= Supplied material =
▶

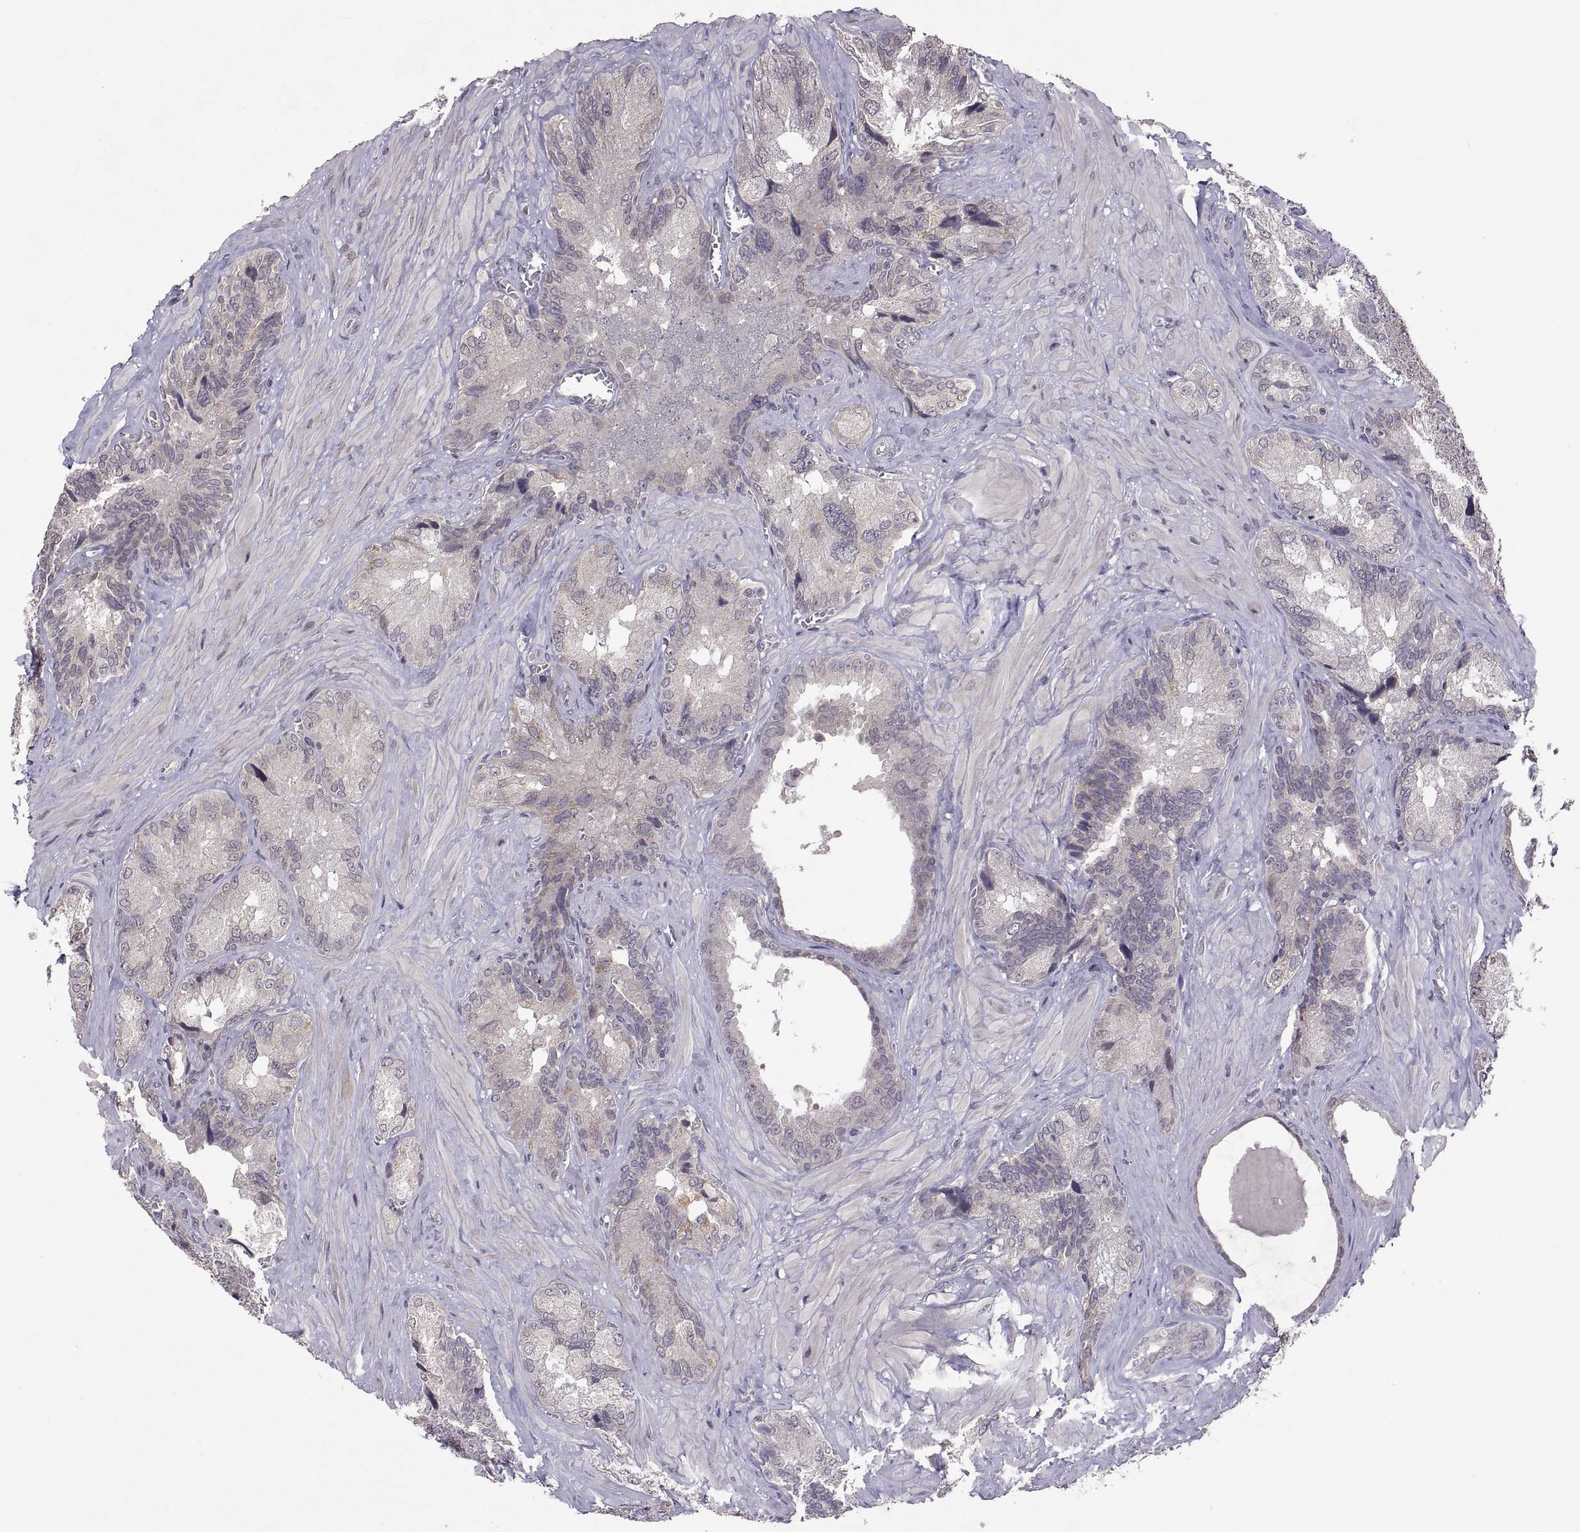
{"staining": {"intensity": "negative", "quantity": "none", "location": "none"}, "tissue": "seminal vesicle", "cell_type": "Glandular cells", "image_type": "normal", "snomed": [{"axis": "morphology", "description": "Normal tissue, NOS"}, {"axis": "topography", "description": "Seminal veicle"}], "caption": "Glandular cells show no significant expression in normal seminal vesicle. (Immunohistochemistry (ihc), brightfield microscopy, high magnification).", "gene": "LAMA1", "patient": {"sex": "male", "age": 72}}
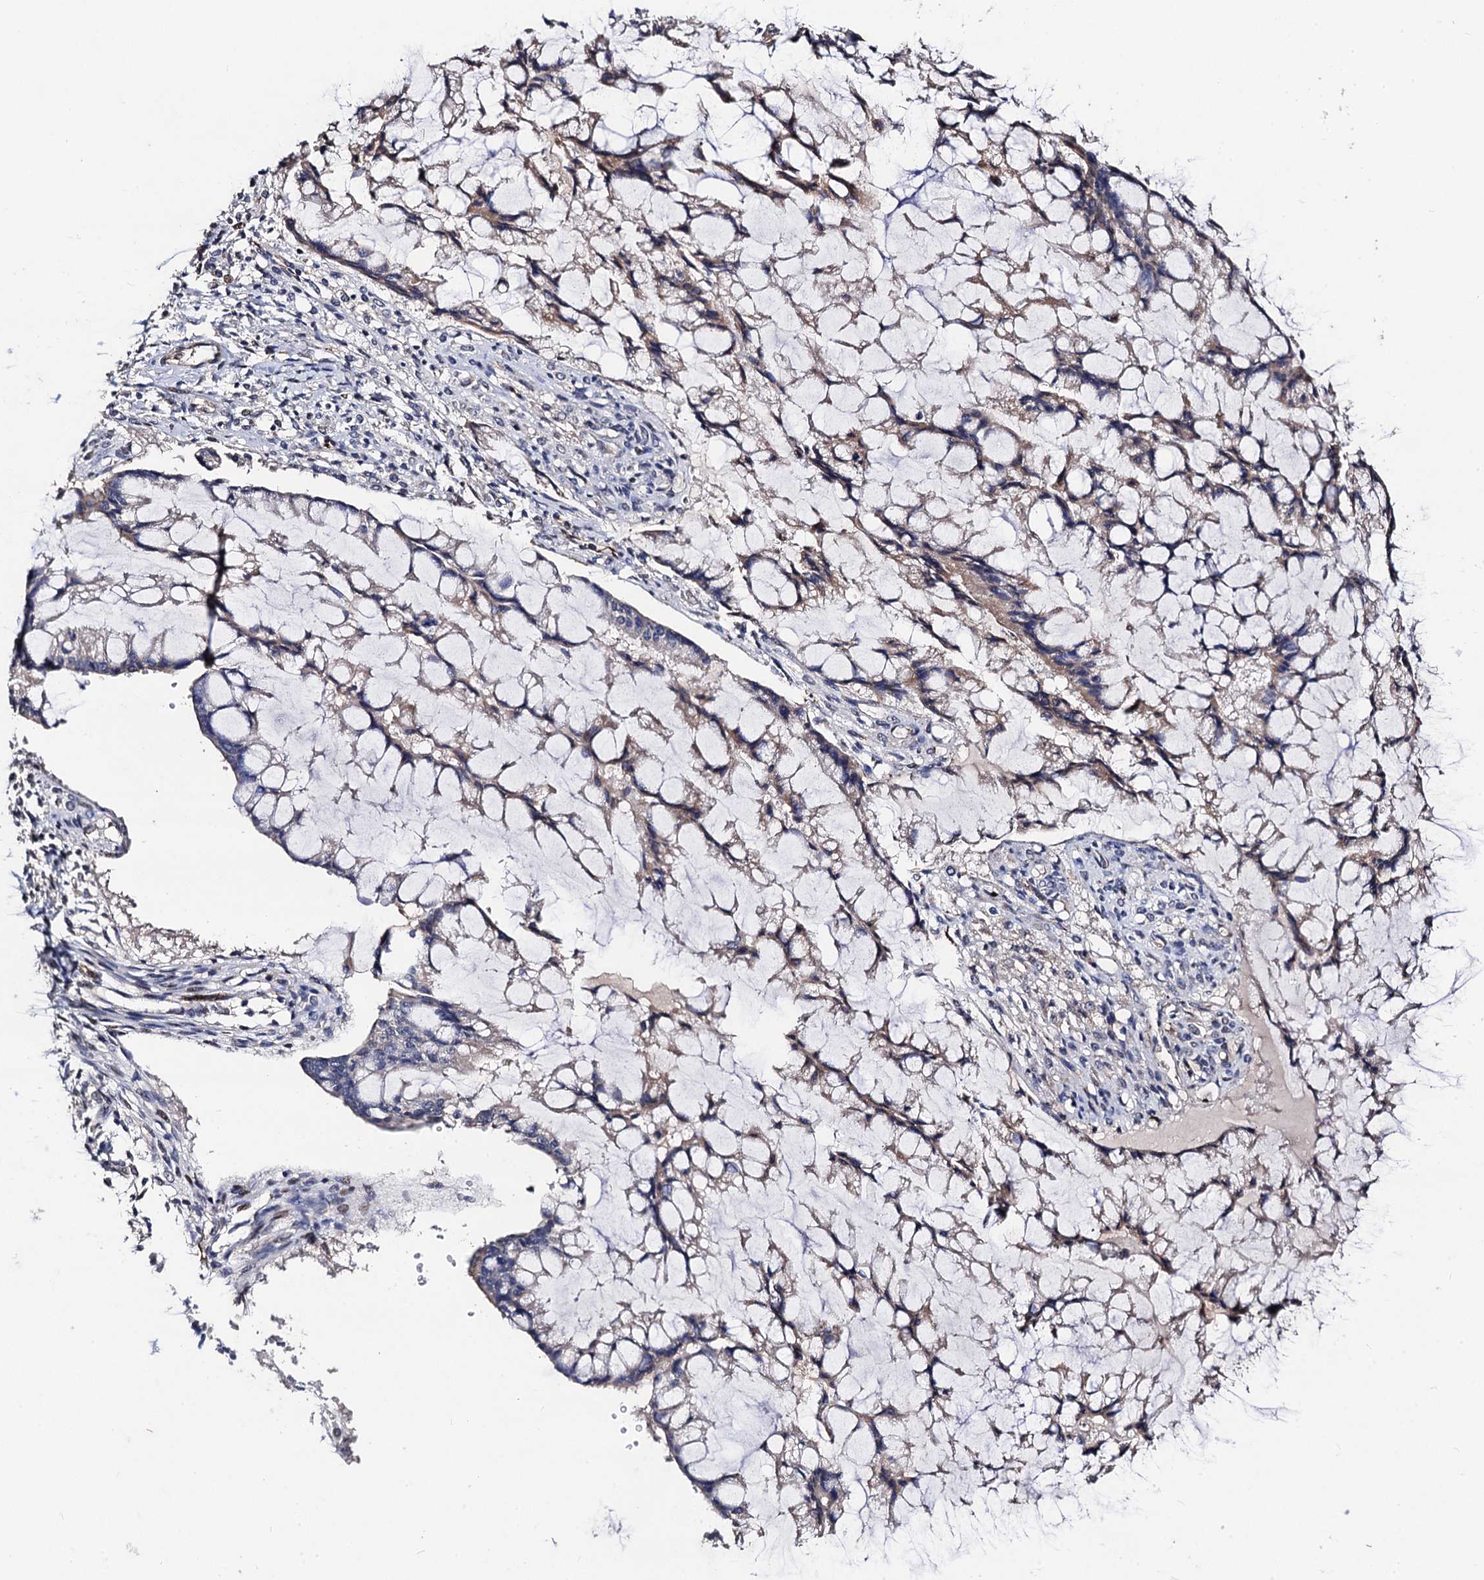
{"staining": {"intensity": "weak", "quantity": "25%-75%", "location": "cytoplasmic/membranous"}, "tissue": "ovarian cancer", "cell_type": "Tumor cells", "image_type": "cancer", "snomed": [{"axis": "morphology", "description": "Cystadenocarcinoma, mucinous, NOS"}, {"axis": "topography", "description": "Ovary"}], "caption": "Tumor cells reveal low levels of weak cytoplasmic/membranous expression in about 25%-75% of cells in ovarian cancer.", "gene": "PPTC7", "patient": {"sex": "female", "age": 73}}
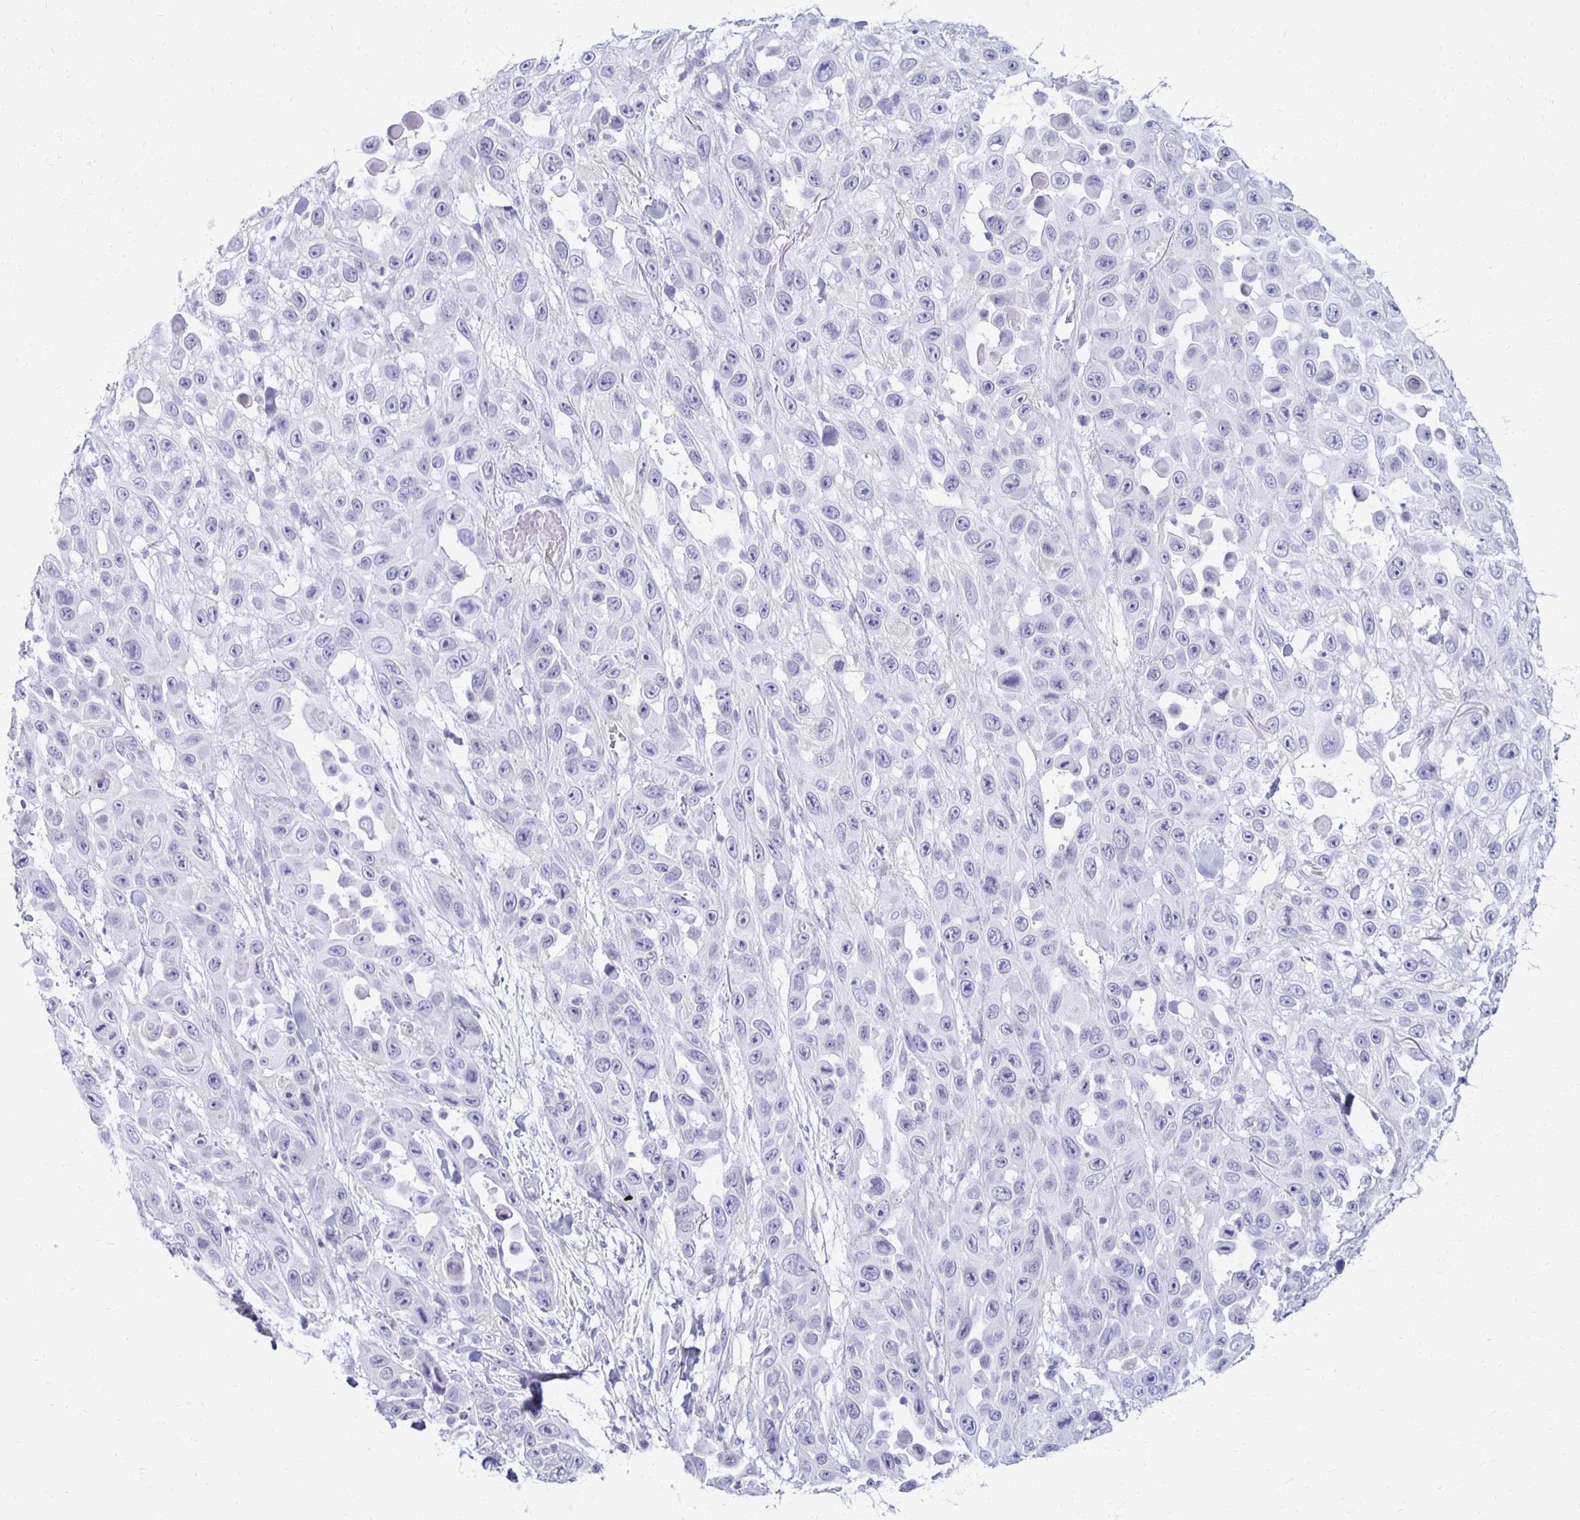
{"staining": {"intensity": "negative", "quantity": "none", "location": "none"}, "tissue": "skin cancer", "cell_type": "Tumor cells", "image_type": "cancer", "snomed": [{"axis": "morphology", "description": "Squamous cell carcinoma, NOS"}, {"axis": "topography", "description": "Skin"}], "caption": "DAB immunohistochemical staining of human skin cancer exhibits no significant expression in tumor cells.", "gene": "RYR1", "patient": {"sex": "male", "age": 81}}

◀

= Work required =
Write out all the material above exactly, with no image carried over.

= Result below =
{"staining": {"intensity": "negative", "quantity": "none", "location": "none"}, "tissue": "seminal vesicle", "cell_type": "Glandular cells", "image_type": "normal", "snomed": [{"axis": "morphology", "description": "Normal tissue, NOS"}, {"axis": "topography", "description": "Seminal veicle"}], "caption": "Glandular cells show no significant expression in normal seminal vesicle. (Immunohistochemistry (ihc), brightfield microscopy, high magnification).", "gene": "LAMA1", "patient": {"sex": "male", "age": 72}}
{"staining": {"intensity": "weak", "quantity": "25%-75%", "location": "cytoplasmic/membranous"}, "tissue": "ovarian cancer", "cell_type": "Tumor cells", "image_type": "cancer", "snomed": [{"axis": "morphology", "description": "Cystadenocarcinoma, mucinous, NOS"}, {"axis": "topography", "description": "Ovary"}], "caption": "Tumor cells reveal low levels of weak cytoplasmic/membranous expression in about 25%-75% of cells in ovarian cancer.", "gene": "PPTC7", "patient": {"sex": "female", "age": 73}}
{"staining": {"intensity": "negative", "quantity": "none", "location": "none"}, "tissue": "skin cancer", "cell_type": "Tumor cells", "image_type": "cancer", "snomed": [{"axis": "morphology", "description": "Squamous cell carcinoma, NOS"}, {"axis": "topography", "description": "Skin"}], "caption": "DAB immunohistochemical staining of human skin cancer exhibits no significant expression in tumor cells.", "gene": "RYR1", "patient": {"sex": "male", "age": 81}}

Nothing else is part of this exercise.